In the present study, we demonstrated that through the use of the knee brace improvements in pain, symptoms, ADLs, and QoL were realized on the KOOS patient-reported outcome measure. The KOOS is a validated measure that has published minimal detectable change (MDC) scores. In this study, the change in KOOS score at 6 months when compared with baseline for pain (change in this study 21.6, MDC = 13.4), symptoms (16.9, MDC = 15.5), ADLs (20.6, MDC = 15.4), and QoL (19.6, MDC = 21.1) exceeded the published MDCs.41 Because the KOOS change score exceeded the MDC, we are more confident in suggesting that these changes were not due to measurement error and thus the participants improved in these domains as a result of using the brace.

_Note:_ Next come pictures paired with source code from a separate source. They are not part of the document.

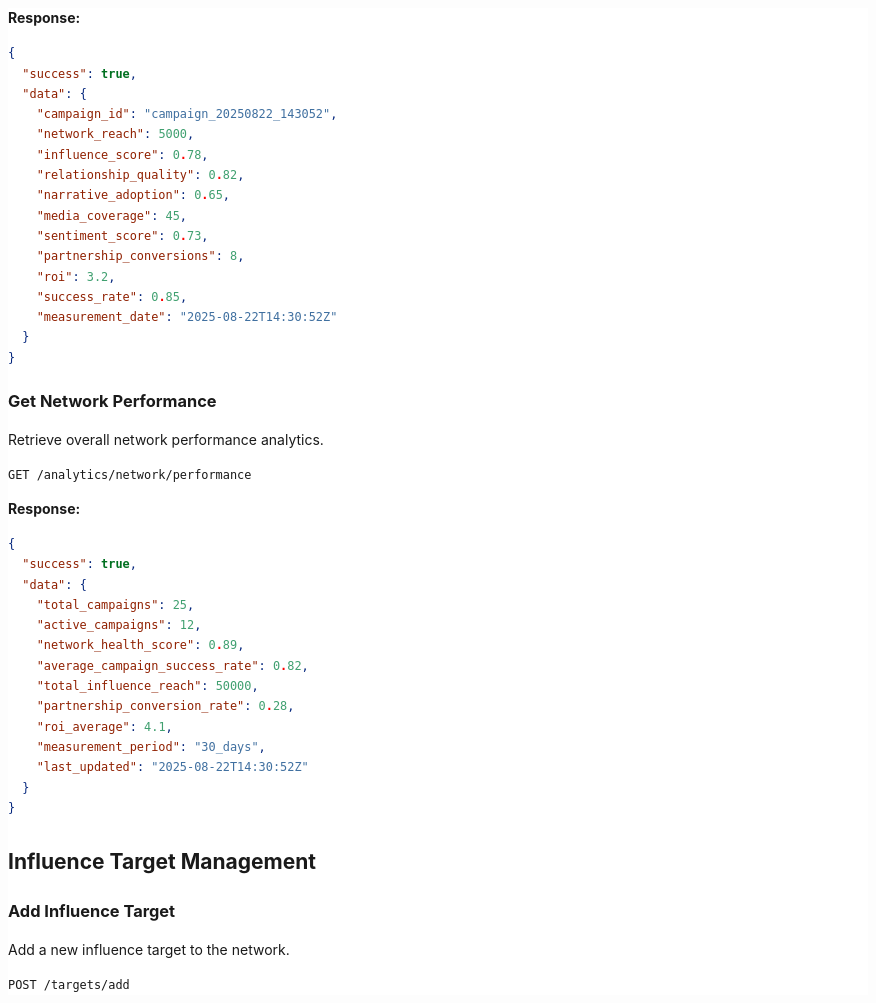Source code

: **Response:**
```json
{
  "success": true,
  "data": {
    "campaign_id": "campaign_20250822_143052",
    "network_reach": 5000,
    "influence_score": 0.78,
    "relationship_quality": 0.82,
    "narrative_adoption": 0.65,
    "media_coverage": 45,
    "sentiment_score": 0.73,
    "partnership_conversions": 8,
    "roi": 3.2,
    "success_rate": 0.85,
    "measurement_date": "2025-08-22T14:30:52Z"
  }
}
```

### Get Network Performance

Retrieve overall network performance analytics.

```http
GET /analytics/network/performance
```

**Response:**
```json
{
  "success": true,
  "data": {
    "total_campaigns": 25,
    "active_campaigns": 12,
    "network_health_score": 0.89,
    "average_campaign_success_rate": 0.82,
    "total_influence_reach": 50000,
    "partnership_conversion_rate": 0.28,
    "roi_average": 4.1,
    "measurement_period": "30_days",
    "last_updated": "2025-08-22T14:30:52Z"
  }
}
```

## Influence Target Management

### Add Influence Target

Add a new influence target to the network.

```http
POST /targets/add
```

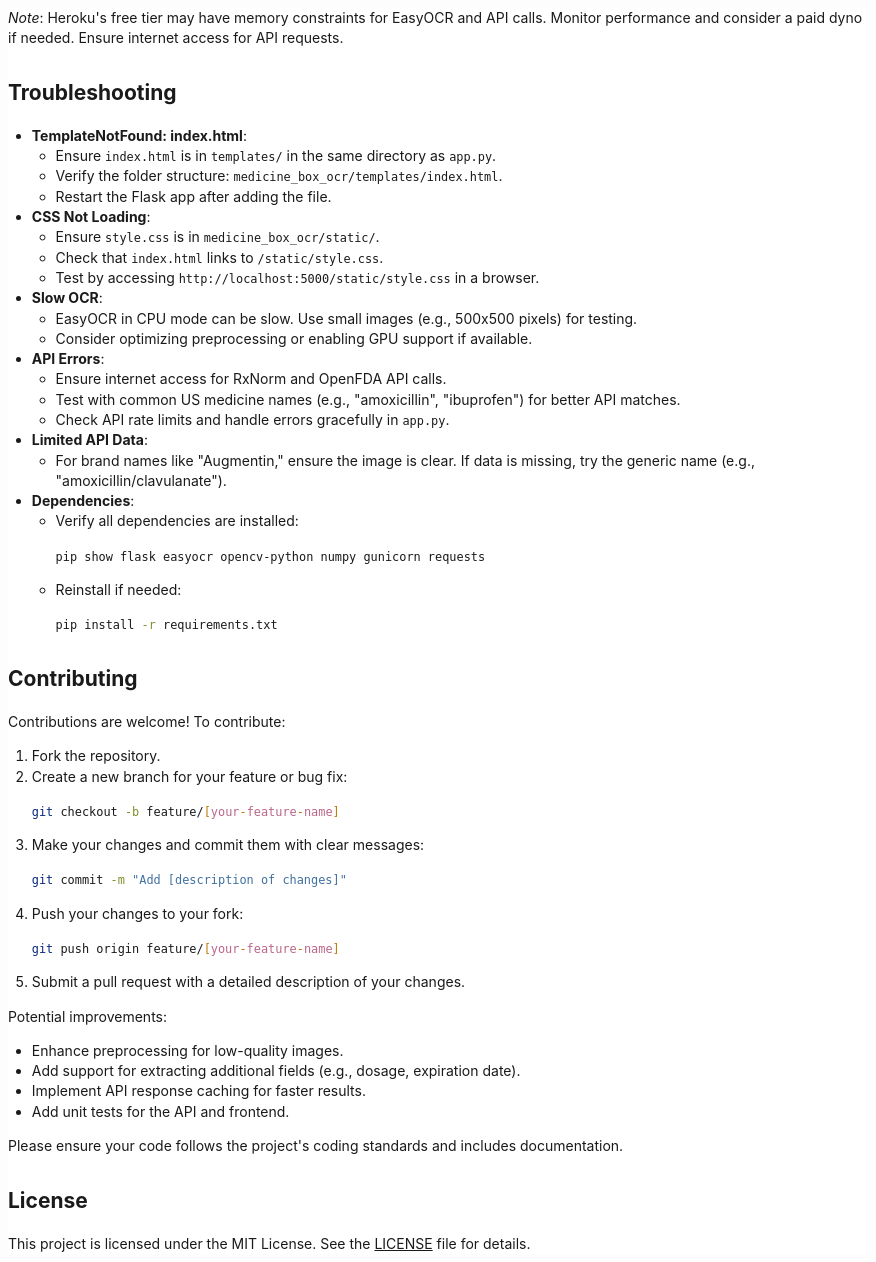 *Note*: Heroku's free tier may have memory constraints for EasyOCR and API calls. Monitor performance and consider a paid dyno if needed. Ensure internet access for API requests.

## Troubleshooting

- **TemplateNotFound: index.html**:
  - Ensure `index.html` is in `templates/` in the same directory as `app.py`.
  - Verify the folder structure: `medicine_box_ocr/templates/index.html`.
  - Restart the Flask app after adding the file.
- **CSS Not Loading**:
  - Ensure `style.css` is in `medicine_box_ocr/static/`.
  - Check that `index.html` links to `/static/style.css`.
  - Test by accessing `http://localhost:5000/static/style.css` in a browser.
- **Slow OCR**:
  - EasyOCR in CPU mode can be slow. Use small images (e.g., 500x500 pixels) for testing.
  - Consider optimizing preprocessing or enabling GPU support if available.
- **API Errors**:
  - Ensure internet access for RxNorm and OpenFDA API calls.
  - Test with common US medicine names (e.g., "amoxicillin", "ibuprofen") for better API matches.
  - Check API rate limits and handle errors gracefully in `app.py`.
- **Limited API Data**:
  - For brand names like "Augmentin," ensure the image is clear. If data is missing, try the generic name (e.g., "amoxicillin/clavulanate").
- **Dependencies**:
  - Verify all dependencies are installed:
    ```bash
    pip show flask easyocr opencv-python numpy gunicorn requests
    ```
  - Reinstall if needed:
    ```bash
    pip install -r requirements.txt
    ```

## Contributing

Contributions are welcome! To contribute:
1. Fork the repository.
2. Create a new branch for your feature or bug fix:
   ```bash
   git checkout -b feature/[your-feature-name]
   ```
3. Make your changes and commit them with clear messages:
   ```bash
   git commit -m "Add [description of changes]"
   ```
4. Push your changes to your fork:
   ```bash
   git push origin feature/[your-feature-name]
   ```
5. Submit a pull request with a detailed description of your changes.

Potential improvements:
- Enhance preprocessing for low-quality images.
- Add support for extracting additional fields (e.g., dosage, expiration date).
- Implement API response caching for faster results.
- Add unit tests for the API and frontend.

Please ensure your code follows the project's coding standards and includes documentation.

## License

This project is licensed under the MIT License. See the [LICENSE](LICENSE) file for details.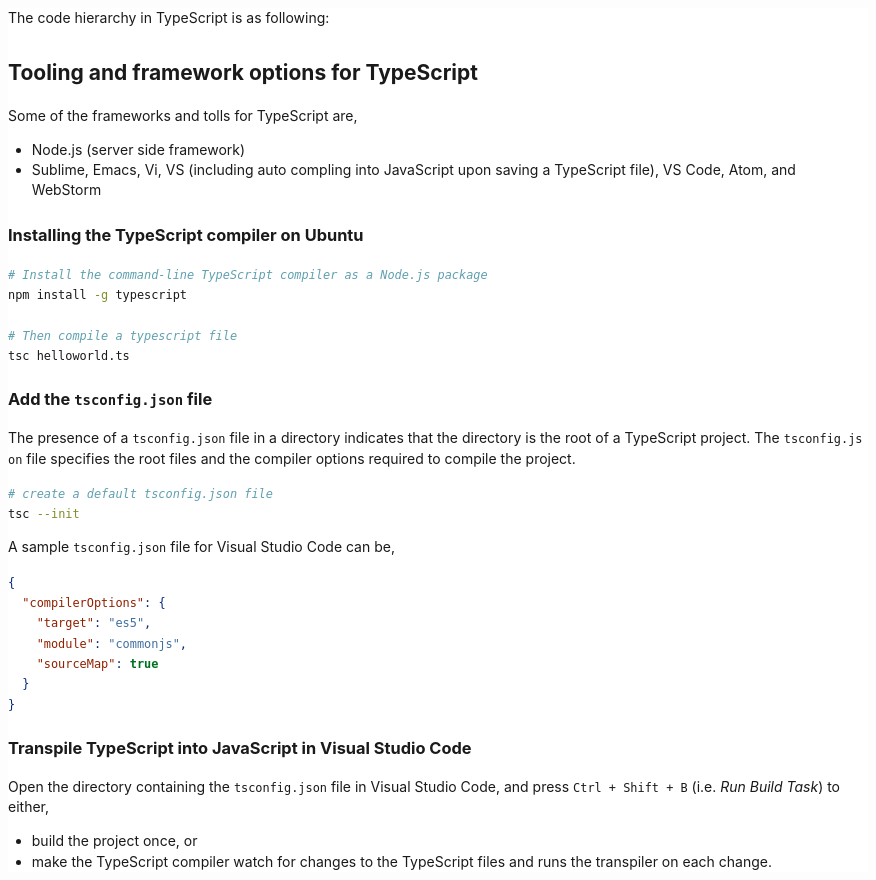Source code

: The code hierarchy in TypeScript is as following:

<asset src="articles/typescript/code-hierarchy.png" name="TypeScript code hierarchy" newline></asset>

## Tooling and framework options for TypeScript

Some of the frameworks and tolls for TypeScript are,

- Node.js (server side framework)
- Sublime, Emacs, Vi, VS (including auto compling into JavaScript upon saving a TypeScript file), VS Code, Atom, and WebStorm

### Installing the TypeScript compiler on Ubuntu

```bash
# Install the command-line TypeScript compiler as a Node.js package
npm install -g typescript

# Then compile a typescript file
tsc helloworld.ts
```

### Add the `tsconfig.json` file

The presence of a `tsconfig.json` file in a directory indicates that the directory is the root of a TypeScript project. The `tsconfig.json` file specifies the root files and the compiler options required to compile the project.

```bash
# create a default tsconfig.json file
tsc --init
```

A sample `tsconfig.json` file for Visual Studio Code can be,

```json
{
  "compilerOptions": {
    "target": "es5",
    "module": "commonjs",
    "sourceMap": true
  }
}
```

### Transpile TypeScript into JavaScript in Visual Studio Code

Open the directory containing the `tsconfig.json` file in Visual Studio Code, and press `Ctrl + Shift + B` (i.e. *Run Build Task*) to either,

- build the project once, or
- make the TypeScript compiler watch for changes to the TypeScript files and runs the transpiler on each change.
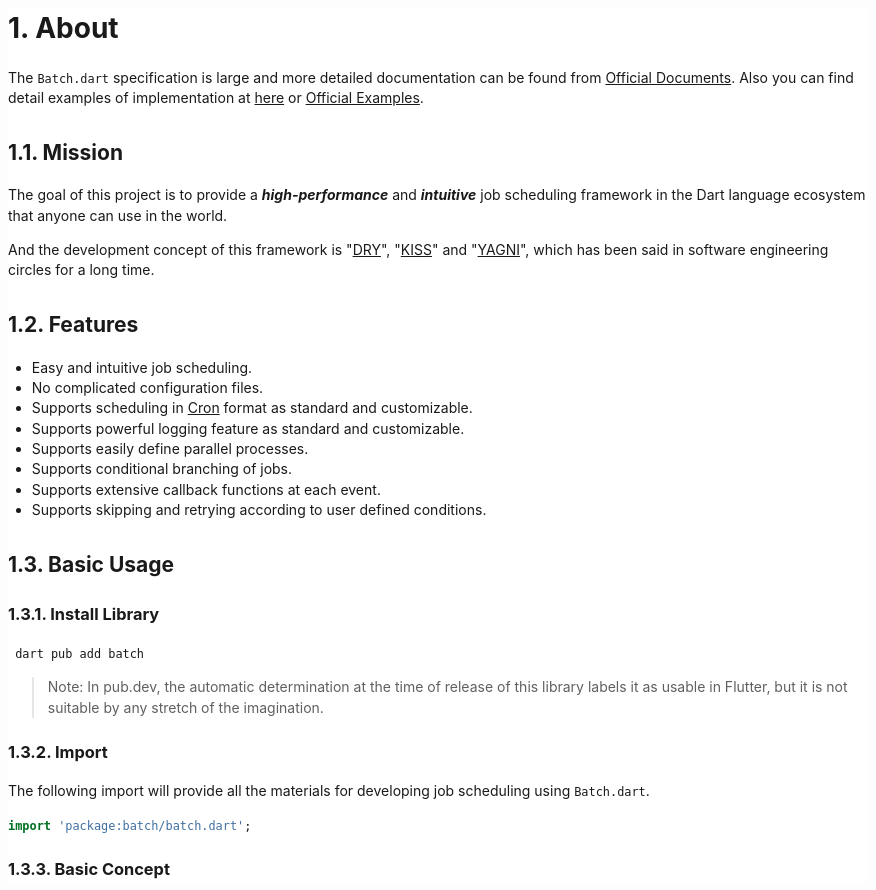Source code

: 

# 1. About

The `Batch.dart` specification is large and more detailed documentation can be found from [Official Documents](https://batch-dart.github.io/documents).
Also you can find detail examples of implementation at [here](https://pub.dev/packages/batch/example) or [Official Examples](https://github.com/batch-dart/examples/blob/main/README.md).

## 1.1. Mission

The goal of this project is to provide a **_high-performance_** and **_intuitive_** job scheduling framework in the Dart language ecosystem that anyone can use in the world.

And the development concept of this framework is "[DRY](https://en.wikipedia.org/wiki/Don%27t_repeat_yourself)", "[KISS](https://en.wikipedia.org/wiki/KISS_principle)" and "[YAGNI](https://en.wikipedia.org/wiki/You_aren%27t_gonna_need_it)", which has been said in software engineering circles for a long time.

## 1.2. Features

- Easy and intuitive job scheduling.
- No complicated configuration files.
- Supports scheduling in [Cron](https://en.wikipedia.org/wiki/Cron) format as standard and customizable.
- Supports powerful logging feature as standard and customizable.
- Supports easily define parallel processes.
- Supports conditional branching of jobs.
- Supports extensive callback functions at each event.
- Supports skipping and retrying according to user defined conditions.

## 1.3. Basic Usage

### 1.3.1. Install Library

```terminal
 dart pub add batch
```

> Note:
> In pub.dev, the automatic determination at the time of release of this library labels it as usable in Flutter, but it is not suitable by any stretch of the imagination.

### 1.3.2. Import

The following import will provide all the materials for developing job scheduling using `Batch.dart`.

```dart
import 'package:batch/batch.dart';
```

### 1.3.3. Basic Concept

As indicated by the results, we also demonstrated that as a result of using the brace, participants had a mean improvement in distance walked on the 6MWT at final when compared with that at baseline (68.0 m). As with the KOOS values, this change in distance capabilities exceeded published MDC values (66.3 m) for individuals with knee OA who were on a wait list for total knee arthroplasty.40 Because we did not provide any type of rehabilitation training, it is likely that the improvements in distance walked on the 6MWT are attributable to decreased pain and symptoms. Further, we were interested in assessing balance. As the results indicate, balance abilities did not change from baseline. However, participants did report that they were more confident in their balance capabilities when performing various activities. This, in addition to the reduction in pain and symptoms, may be attributable to why we found significant improvements in function.
Participants reported reduced pain, reduced symptoms, improved ADLs, and improved QoL. In addition, participants demonstrated improvements in knee muscle strength and walking capacity. Providing a decompressive knee brace to individuals with unicompartment knee OA may be beneficial and improve QoL.